Hadoop Questions and Answers Part-11

1. Hadoop I/O Hadoop comes with a set of ________ for data I/O.
a) methods
b) commands
c) classes
d) none of the mentioned

Answer: d
Explanation: Hadoop I/O consist of primitives for serialization and deserialization.

2. Point out the correct statement.
a) The sequence file also can contain a “secondary” key-value list that can be used as file Metadata
b) SequenceFile formats share a header that contains some information which allows the reader to recognize is format
c) There’re Key and Value Class Name’s that allow the reader to instantiate those classes, via reflection, for reading
d) All of the mentioned

Answer: d
Explanation: In contrast with other persistent key-value data structures like B-Trees, you can’t seek to specified key editing, adding or removing it.

3. Apache Hadoop ___________ provides a persistent data structure for binary key-value pairs.
a) GetFile
b) SequenceFile
c) Putfile
d) All of the mentioned

Answer: b
Explanation: SequenceFile is append-only.

4. How many formats of SequenceFile are present in Hadoop I/O?
a) 2
b) 3
c) 4
d) 5

Answer: b
Explanation: SequenceFile has 3 available formats: An “Uncompressed” format, a “Record Compressed” format and a “Block-Compressed”.
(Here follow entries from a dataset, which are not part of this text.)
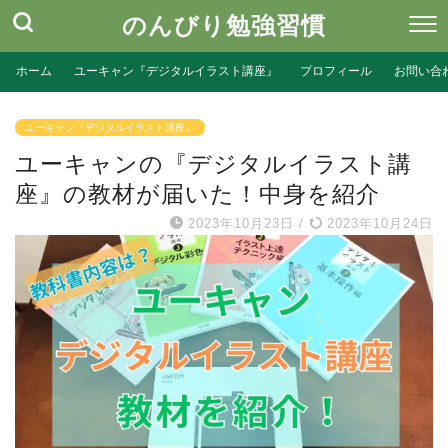
のんびり勉強習慣
ホーム
ユーキャン『デジタルイラスト講座』
プロフィール
お問い合
ユーキャン『デジタルイラスト講座』
ユーキャンの『デジタルイラスト講
座』の教材が届いた！中身を紹介
2023年10月23日
/
2023年10月24日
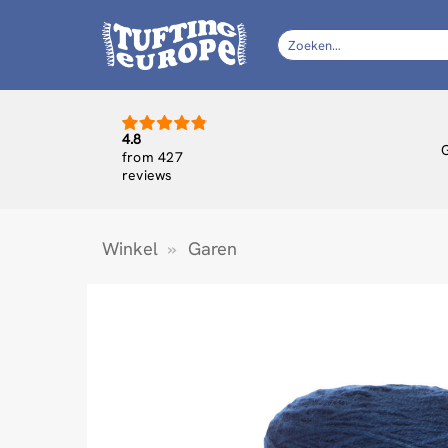
Ga
naar
Zoeken
naar:
inhoud
4.8
from 427
reviews
Winkel
»
Garen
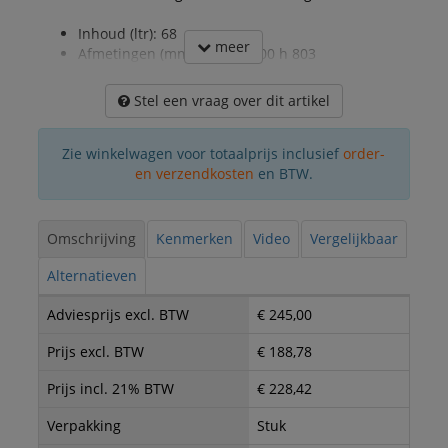
Inhoud (ltr): 68
meer
Afmetingen (mm): b 311 l 500 h 803
Stel een vraag over dit artikel
Zie winkelwagen voor totaalprijs inclusief
order-
en verzendkosten
en BTW.
Omschrijving
Kenmerken
Video
Vergelijkbaar
Alternatieven
Adviesprijs excl. BTW
€ 245,00
Prijs excl. BTW
€ 188,78
Prijs incl. 21% BTW
€ 228,42
Verpakking
Stuk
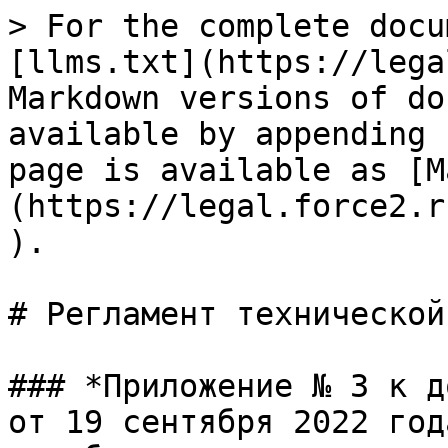
> For the complete docu
[llms.txt](https://lega
Markdown versions of do
available by appending 
page is available as [M
(https://legal.force2.r
).

# Регламент технической
### *Приложение № 3 к д
от 19 сентября 2022 год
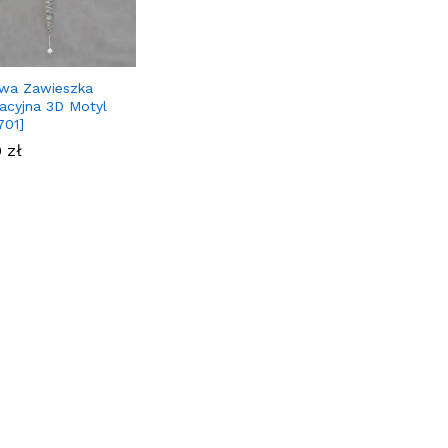
wa Zawieszka
acyjna 3D Motyl
701]
0
0
zł
zł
5. Point out the wrong statement.
a) The data file contains all the key, value records but key N + 1 must be greater than or equal to the key N
b) Sequence file is a kind of hadoop file based data structure
c) Map file type is splittable as it contains a sync point after several records
d) None of the mentioned

Answer: c
Explanation: Map file is again a kind of hadoop file based data structure and it differs from a sequence file in a matter of the order.

6. Which of the following format is more compression-aggressive?
a) Partition Compressed
b) Record Compressed
c) Block-Compressed
d) Uncompressed

Answer: c
Explanation: SequenceFile key-value list can be just a Text/Text pair, and is written to the file during the initialization that happens in the SequenceFile.

7. The __________ is a directory that contains two SequenceFile.
a) ReduceFile
b) MapperFile
c) MapFile
d) None of the mentioned

Answer: c
Explanation: Sequence files are data file (“/data”) and the index file (“/index”).

8. The ______ file is populated with the key and a LongWritable that contains the starting byte position of the record.
a) Array
b) Index
c) Immutable
d) All of the mentioned

Answer: b
Explanation: Index doesn’t contains all the keys but just a fraction of the keys.

9. The _________ as just the value field append(value) and the key is a LongWritable that contains the record number, count + 1.
a) SetFile
b) ArrayFile
c) BloomMapFile
d) None of the mentioned

Answer: b
Explanation: The SetFile instead of append(key, value) as just the key field append(key) and the value is always the NullWritable instance.

10. ____________ data file takes is based on avro serialization framework which was primarily created for hadoop.
a) Oozie
b) Avro
c) cTakes
d) Lucene

Answer: b
Explanation: Avro is a splittable data format with a metadata section at the beginning and then a sequence of avro serialized objects.